Selected text —
—————
# Cdx!



## 1605 (May 27, 2009)

*A great "brag" day for Ricochet GSPs yesterday as both Mother & Son earned the last legs of their respective obedience titles. *

*Curlew (FC/AFC Ricochet's Lightning Feather SH) earned her CD while her son Zio (Ricochet's Iroquois Hunter JH CD) completed his CDX at the Ft. Myers Obedience Trials on Sunday May 23rd. 

Zio placed 2nd in his Open A trial with a score of 186.*

*Congrats Becky & Curlew; Pearce & Zio!*


----------



## RawFedDogs (Jun 16, 2008)

Great! Congratulations! Thats quite an accomplishment! You kinda like to spend time with your dogs don't you. :biggrin:


----------



## Ania's Mommy (Feb 8, 2009)

Congratulations!! You guys have worked soooo hard!


----------



## bdb5853 (May 21, 2010)

What a wonderful accomplishment on a breed not often seen in obedience! Way to go!!


----------



## 1605 (May 27, 2009)

RawFedDogs said:


> Great! Congratulations! Thats quite an accomplishment! You kinda like to spend time with your dogs don't you. :biggrin:


<lol> Waitaminit... it's only ONE right now! :wink:


----------



## redspoo (Mar 19, 2010)

Congratulations! A "BRAG" well earned!!


----------



## MollyWoppy (Mar 19, 2010)

Congratulations, you both did awesomely!
Was your obedience trial part of that big dog show in Ft Myers last weekend? I managed to catch a bit about it on the TV news on Sunday (I'm a touch north of Ft Myers), plus a local dog friend, an Irish Wolf Hound was competing in the show dog part. (as you can tell, I don't own a pedigree).


----------



## 1605 (May 27, 2009)

MollyWoppy said:


> Congratulations, you both did awesomely!
> Was your obedience trial part of that big dog show in Ft Myers last weekend? I managed to catch a bit about it on the TV news on Sunday (I'm a touch north of Ft Myers), plus a local dog friend, an Irish Wolf Hound was competing in the show dog part. (as you can tell, I don't own a pedigree).
—————
Dataset extract —

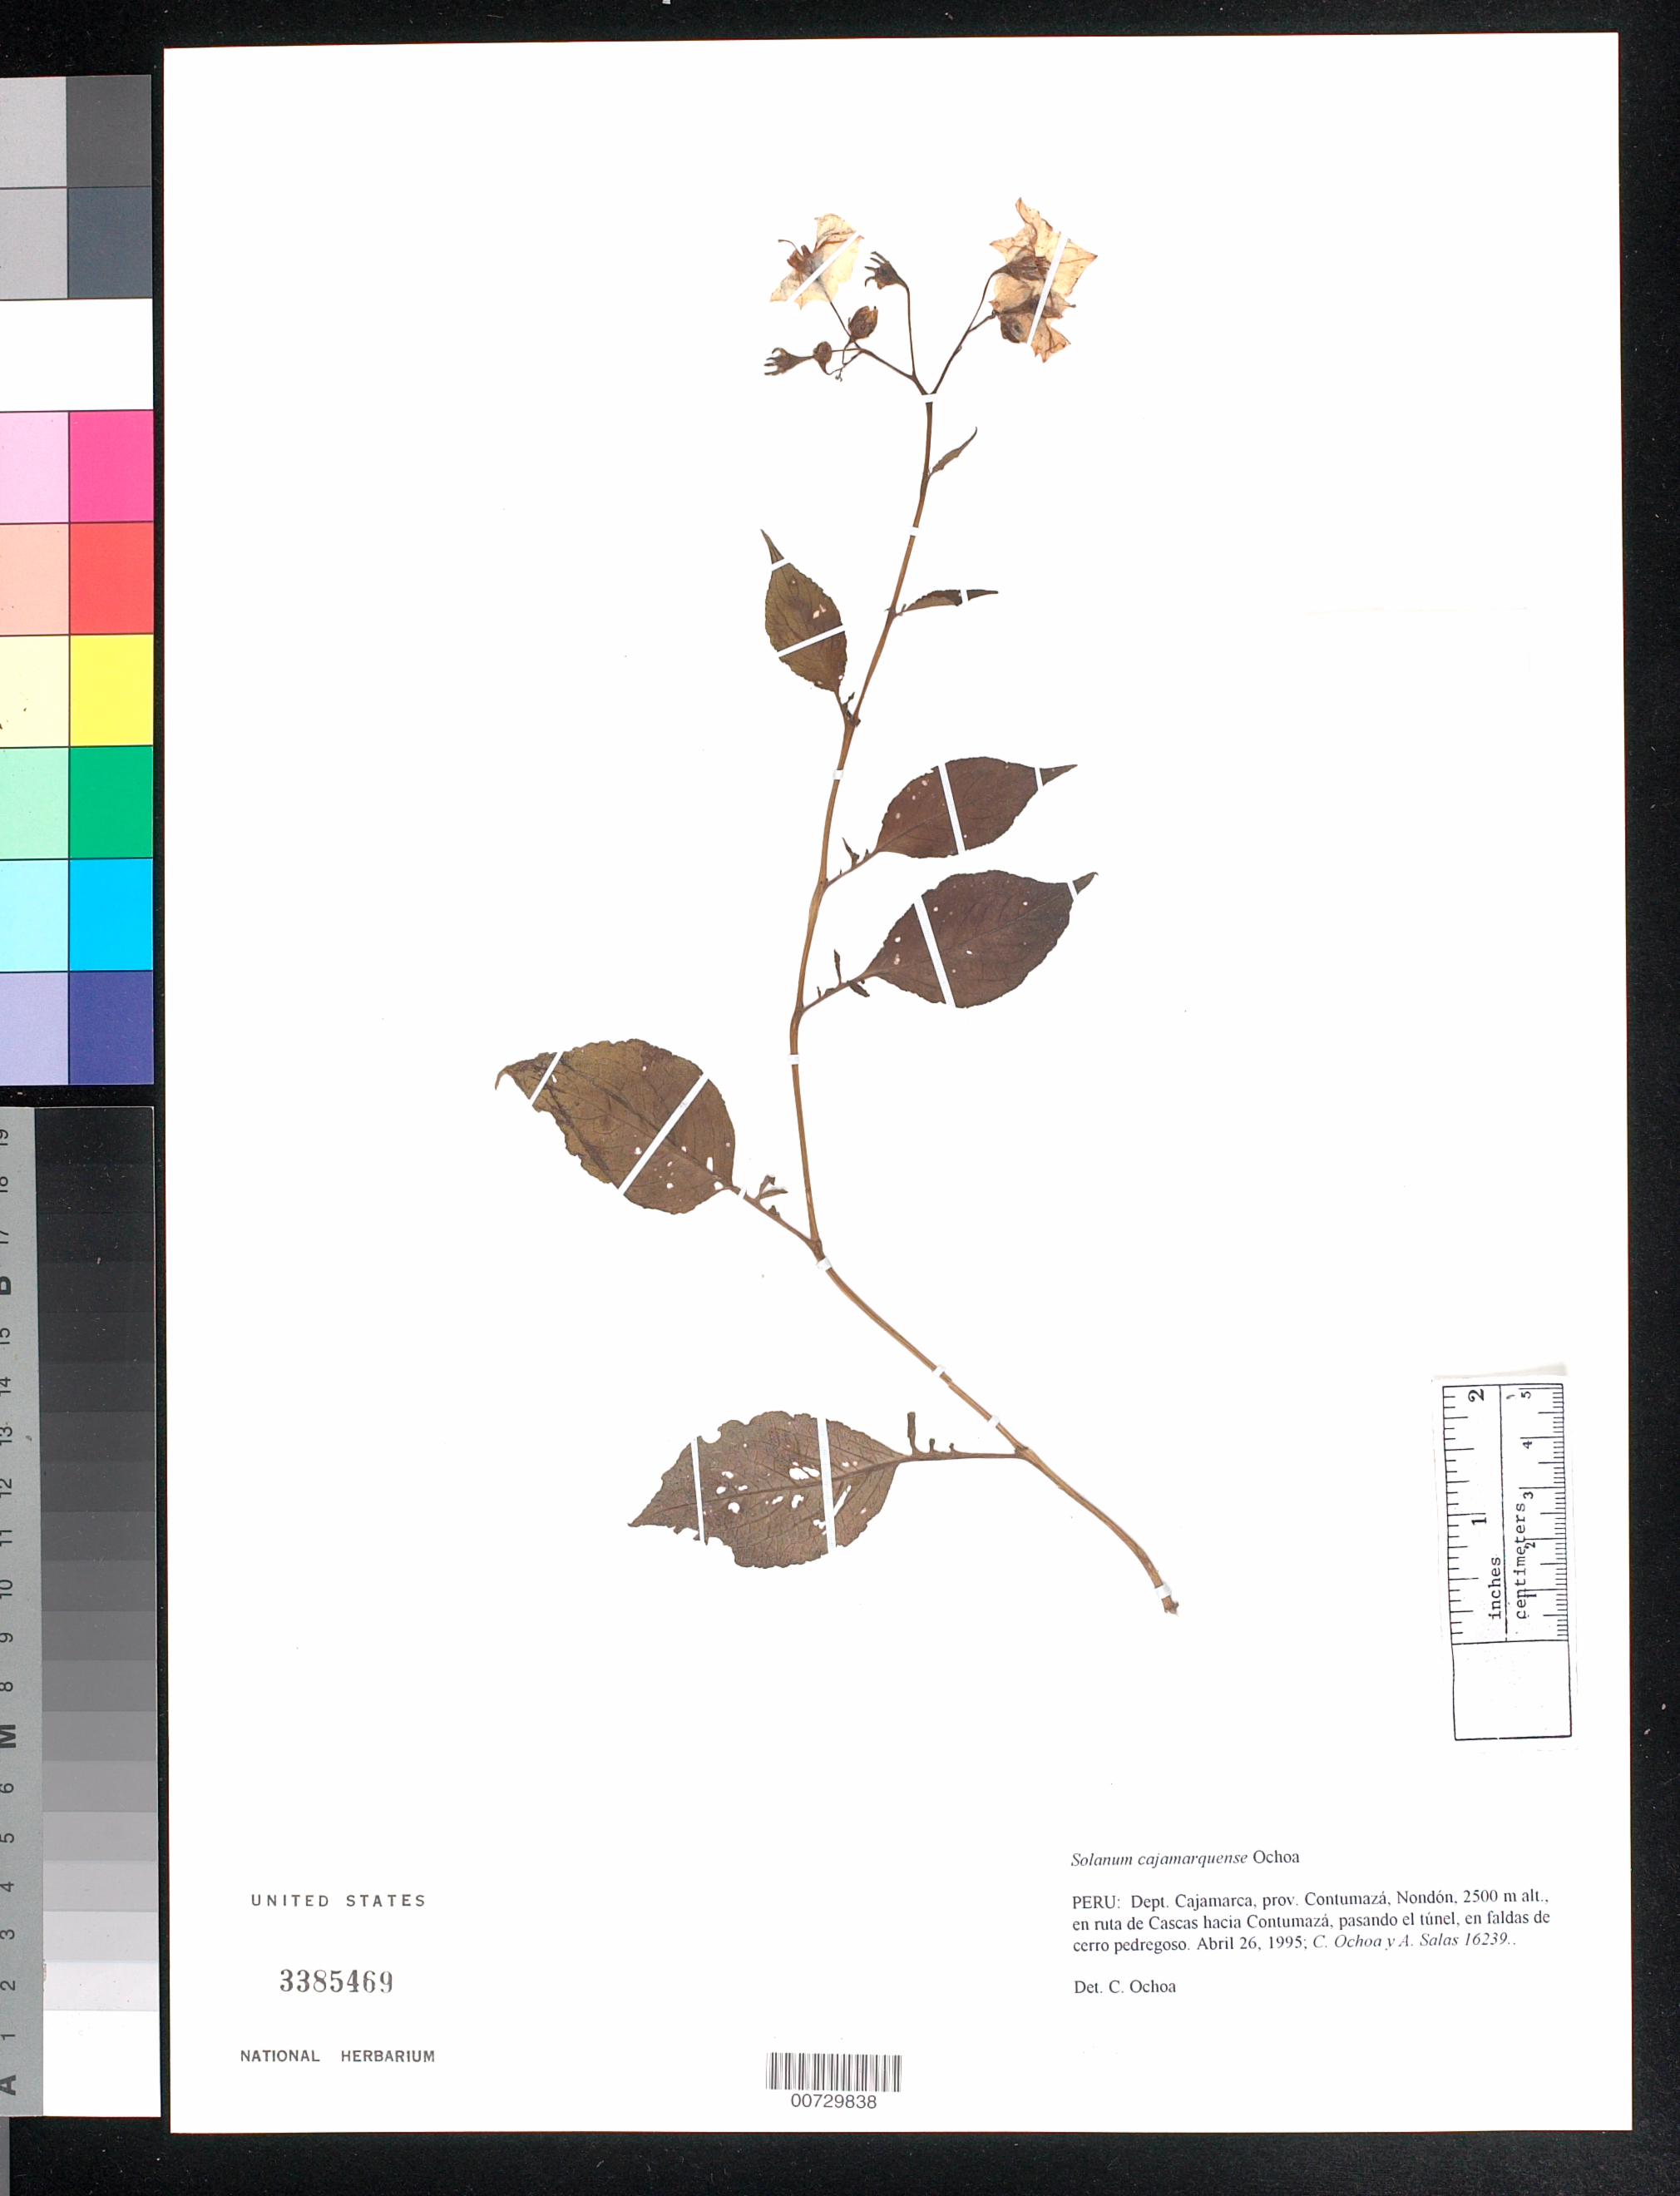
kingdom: Plantae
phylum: Tracheophyta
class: Magnoliopsida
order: Solanales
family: Solanaceae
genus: Solanum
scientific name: Solanum cajamarquense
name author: Ochoa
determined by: Ochoa, C. M.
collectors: C. M. Ochoa & A. Salas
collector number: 16239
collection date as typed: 26 Apr 1995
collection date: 1995-04-26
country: Peru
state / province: Cajamarca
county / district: Contumazá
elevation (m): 2500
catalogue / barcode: US 3385469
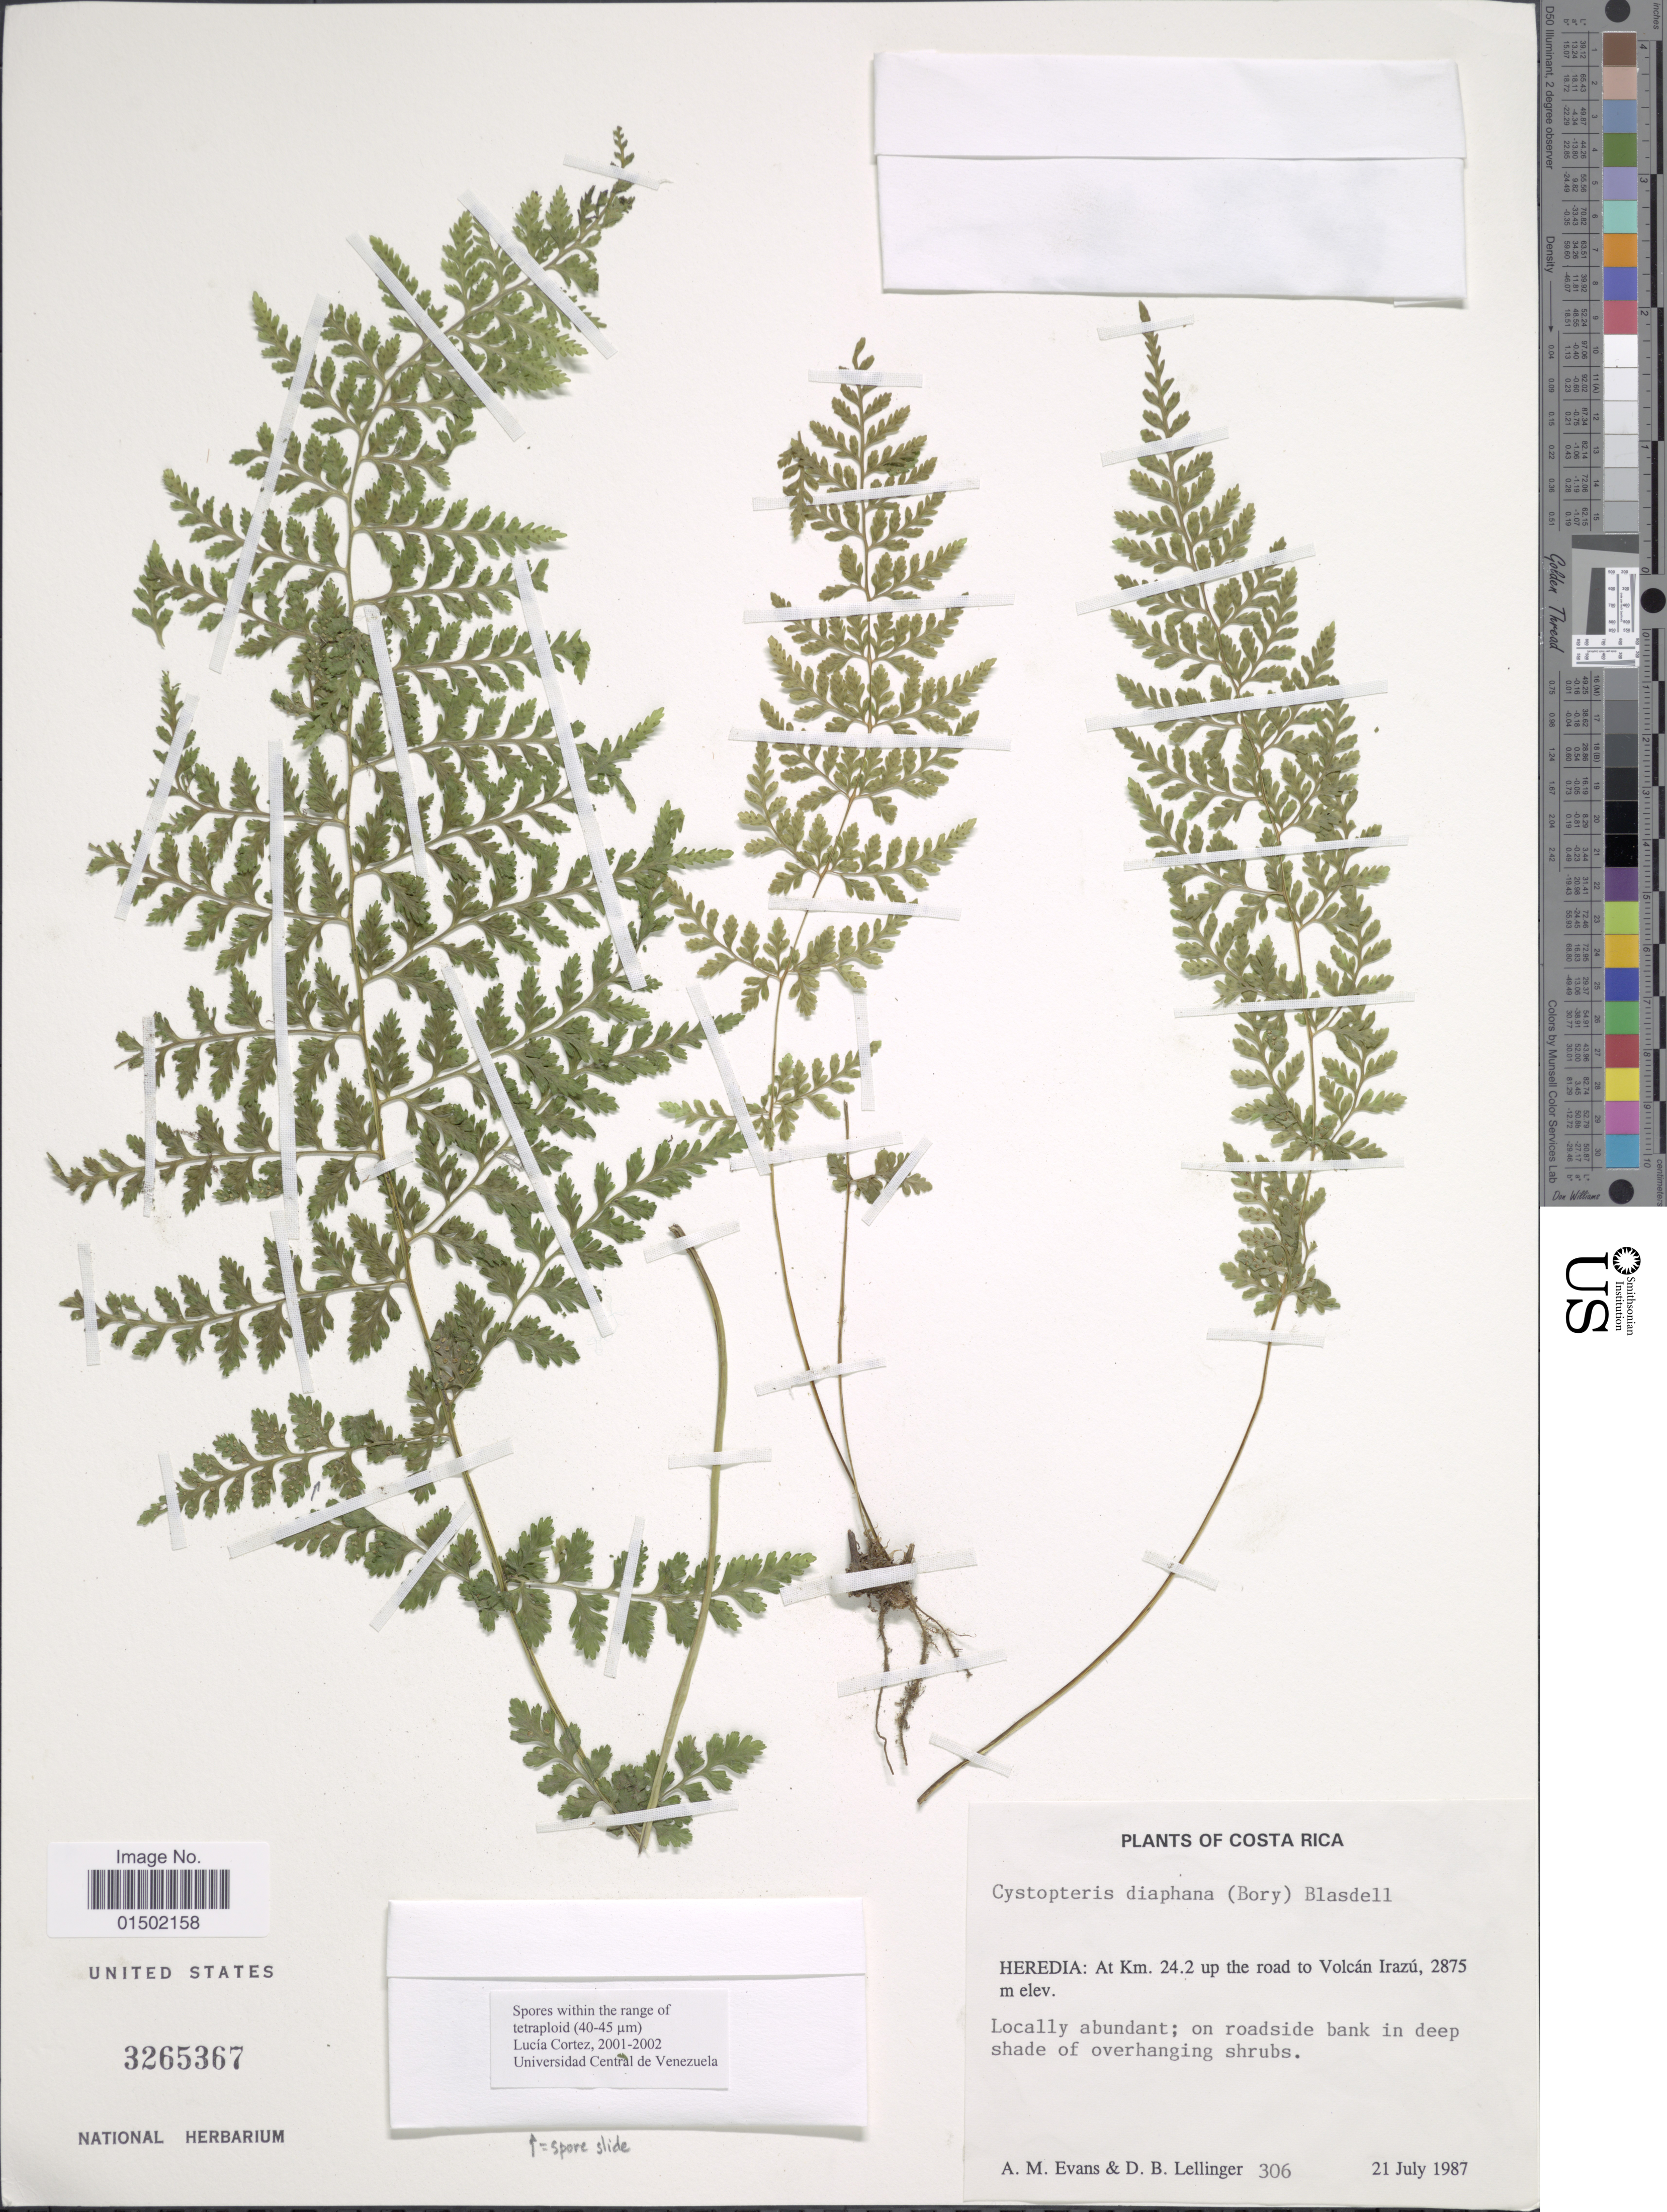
—————
Work to do —
1. List each distinct username that heads a post in the forum thread about the obedience titles.
2. Turn the records into a numbered list, starting at the line that has "collection date: 1995-04-26" and stopping at the end of the records. Leave out blank lines and pictures.

Responses to the exercise —
1.
1605
RawFedDogs
Ania's Mommy
bdb5853
redspoo
MollyWoppy

2.
1. collection date: 1995-04-26
2. country: Peru
3. state / province: Cajamarca
4. county / district: Contumazá
5. elevation (m): 2500
6. catalogue / barcode: US 3385469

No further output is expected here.